In June 2009, the Financial Accounting Standards Board (the “FASB”) issued amended standards for determining whether to consolidate a variable interest entity. These new standards amend the evaluation criteria to identify the primary beneficiary of a variable interest entity and require ongoing reassessment of whether an enterprise is the primary beneficiary of the variable interest entity. The provisions of the new standards are effective for annual reporting periods beginning after November 15, 2009 and interim periods within those fiscal years. These standards became effective for us in the first quarter of fiscal 2010. The adoption of the new standards will not have an impact on our consolidated financial position, results of operations and cash flows.

In January 2010, the FASB issued Accounting Standards Update No. 2010-06, “Fair Value Measurements Disclosures,” which amends Subtopic 820-10 of the FASB Accounting Standards Codification to require new disclosures for fair value measurements and provides clarification for existing disclosure requirements. More specifically, this update will require (a) an entity to disclose separately the amounts of significant transfers in and out of Levels 1 and 2 fair value measurements and to describe the reasons for the transfers; and (b) information about purchases, sales, issuances and settlements to be presented separately (i.e. present the activity on a gross basis rather than net) in the reconciliation for fair value measurements using significant, unobservable inputs (Level 3 inputs). This update clarifies existing disclosure requirements for the level of disaggregation used for classes of assets and liabilities measured at fair value, and requires disclosure about the valuation techniques and inputs used to measure fair value for both recurring and nonrecurring fair value measurements using Level 2 and Level 3 inputs. We do not anticipate that the adoption of this standard will materially expand our consolidated financial statement footnote disclosures.

The three levels of the fair value hierarchy are:

 
Level 1 – Unadjusted quoted prices in active markets for identical assets or liabilities;

 
Level 2 – Inputs other than quoted prices that are observable for the asset or liability either directly or indirectly; and

 
Level 3 – Inputs that are not based on observable market data.

In February 2010, the FASB issued Accounting Standards Update No. 2010-09, “Subsequent Events,” which amends ASC 855 to address certain implementation issues, including: (1) eliminating the requirement for a filer with the United States Securities and Exchange Commission (the “SEC”) to disclose the date through which it has evaluated subsequent events; and (2) refining the scope of the disclosure requirements for reissued financial statements.  The provisions of the update will be effective upon issuance.  The adoption of the update will not have an impact on our consolidated financial position, results of operations and cash flows.

17.           Related party transactions

On April 1, 2009, we entered into an agreement with Sierra Partners LLC (“Sierra”) pursuant to which Sierra agreed to provide us with investor relations and corporate finance consulting services.  The founder and partner of Sierra is also one of our directors.

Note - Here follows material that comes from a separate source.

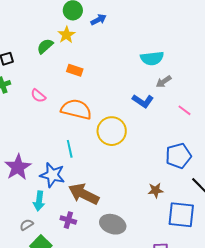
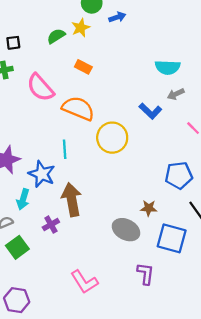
pink semicircle: (38, 96) -> (40, 88), size x1.8
brown arrow: (84, 194) -> (72, 200), turned 44
purple cross: (68, 220) -> (51, 225), turned 35
gray ellipse: (113, 224) -> (126, 230), moved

Under the terms of the agreement, Sierra will provide us with consulting services commencing April 1, 2009 and ending on March 31, 2010, with the agreement continuing thereafter on a month-to-month basis beginning April 1, 2010.  Sierra will assist us with our efforts to maintain an investor relations program and provide support and analysis of our general corporate finance and strategy efforts.  As compensation for these services, we agreed to pay to Sierra a monthly retainer fee of $10,000 during the term of the agreement and issue to Sierra 60,000 of our stock options.  As of June 30, 2010, we had made payments to Sierra under the agreement totaling $150,000; of which $60,000 had been paid during the six-month period ended June 30, 2010, and had issued the 60,000 stock options to Sierra with a recorded expense of $50,386.